The police are to receive training on how to use Facebook and Twitter to catch people committing serious crimes. The National Policing Improvement Agency (NPIA) will overhaul its training modules to include sessions on the social networking sites for detectives.
“This programme is a vital part of the career pathway for detectives and the new training covers sensitive areas of policing where limited guidance existed previously,” said deputy chief constable Nick Gargan, acting head of the NPIA, in a statement to the Press Association.
“These improvements are exactly what detectives need to tackle the challenges and complexities of modern policing effectively,” he added. “The changes underline the importance to having a national agency to provide guidance and train detectives to a single high standard so they can work on investigations in any part of the country and give their colleagues and the public the best quality service in fighting crime.”
Criminals have long been known to be using social networking websites and the police has now recognised that these social networking sites are potential a valuable source of clues.
For example prisoner Brendan Rawsthorn, from Blackburn, Lancashire, used Facebook to boast of playing computer games, drinking beer and “putting his feet up” all day.
But social networking websites are also becoming increasingly used in more serious crimes.
For example in May this year, Zoe Williams, 23, of Chard, Somerset was jailed for three months for breaking into the Facebook account of her ex-boyfriend, who she had accused of rape.
Facebook was also used by Colin Gunn, a double murder plotter who is serving time in a maximum security jail, when he used the website to post threats to his rivals via a smuggled mobile phone.

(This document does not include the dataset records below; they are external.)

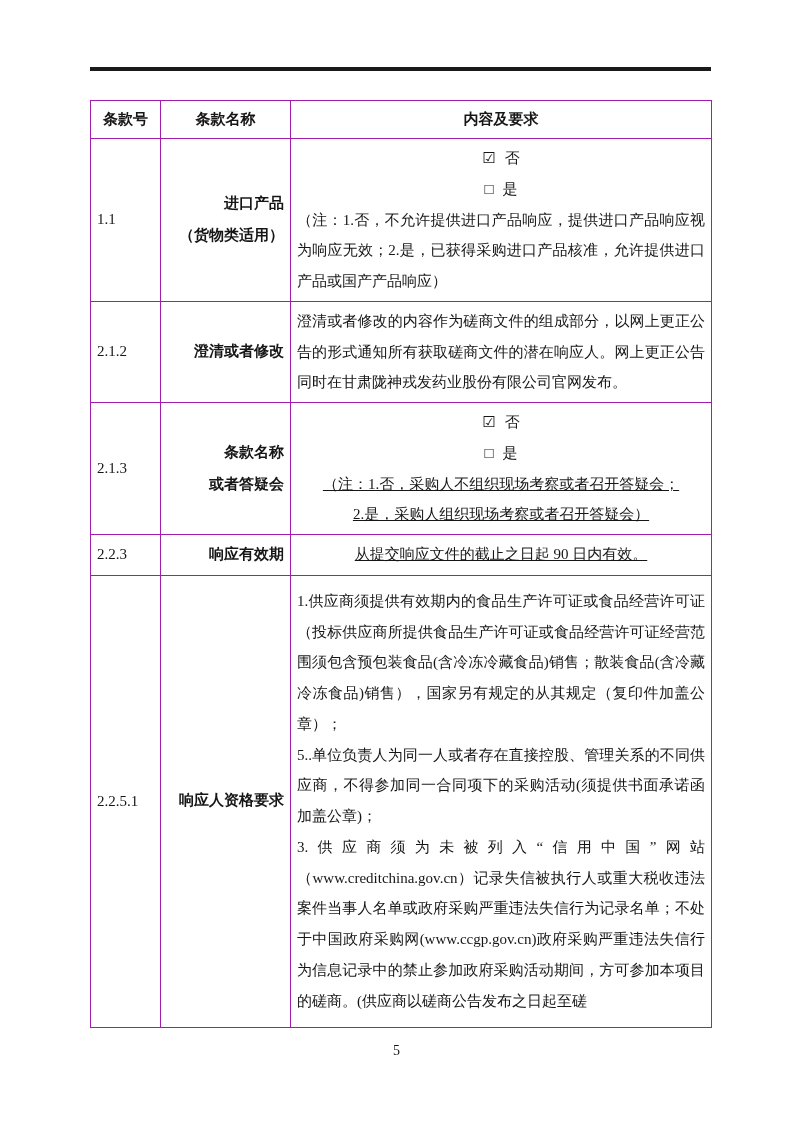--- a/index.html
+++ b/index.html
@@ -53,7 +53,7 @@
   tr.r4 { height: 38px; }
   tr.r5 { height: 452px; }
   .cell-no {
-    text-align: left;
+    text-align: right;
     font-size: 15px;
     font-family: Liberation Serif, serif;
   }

He said that he could not wait to see the fear in people’s eyes when he got home.
And Jade Braithwaite, who killed 16-year-old Ben Kinsella, used Facebook to boast he was “down but not out”. He said he wanted a remote control so he could “mute or delete people when I need to.”
According to the BBC, the police are currently using Facebook to investigate the murder this week of 17-year-old Marvin Henry in north London. This month also saw the jailing of Adam Mann after he killed his ex-wife Lisa Beverley after she taunted him on Facebook.

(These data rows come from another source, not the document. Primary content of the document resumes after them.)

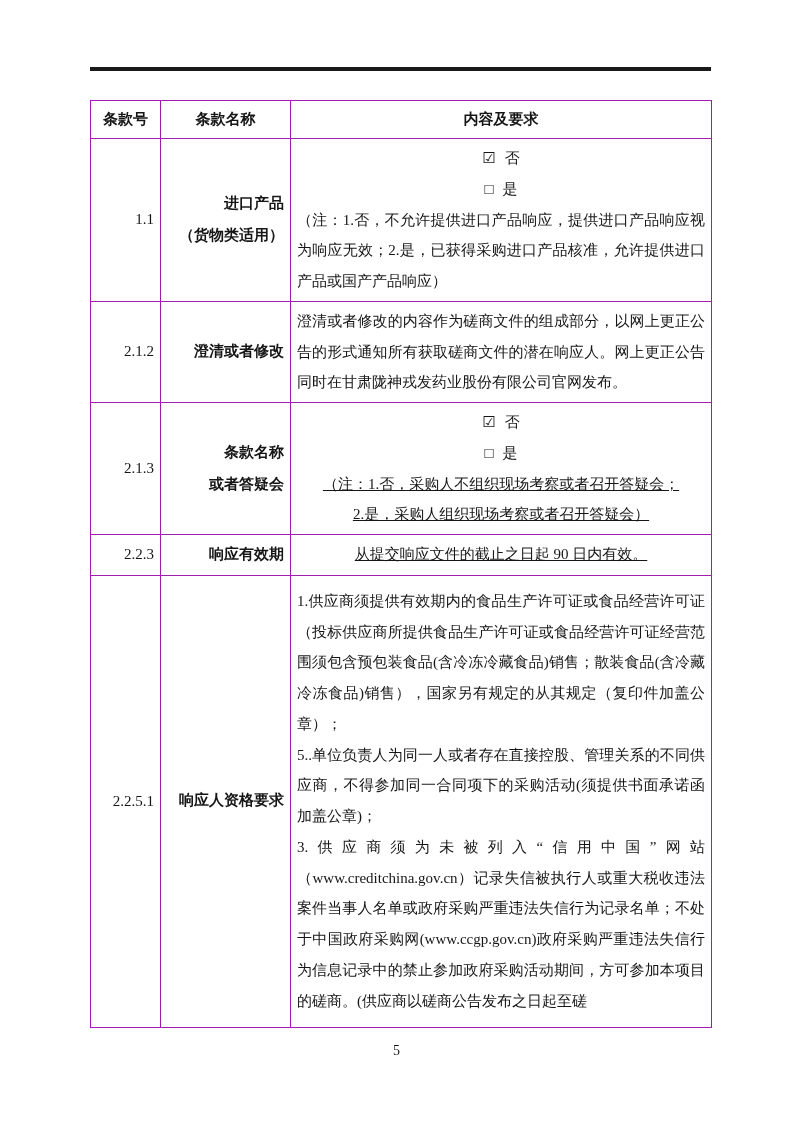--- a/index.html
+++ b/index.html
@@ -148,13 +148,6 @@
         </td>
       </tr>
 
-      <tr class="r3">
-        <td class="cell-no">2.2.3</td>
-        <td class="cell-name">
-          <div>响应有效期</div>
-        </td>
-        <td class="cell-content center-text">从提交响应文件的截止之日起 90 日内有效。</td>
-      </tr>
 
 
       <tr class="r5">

It is thought that approximately 3,500 detectives in England and Wales will be trained in the use of social networking websites.
The training course will also include sections on how to record allegations of domestic violence and rape and how to treat suspected ‘honour-based crimes.’ Detectives will be taught to recognise the symptoms of post traumatic stress disorder in victims and witnesses to avoid adding to their trauma.
Other training includes a national collection of footprints made by specific shoes as well as how to collect financial information.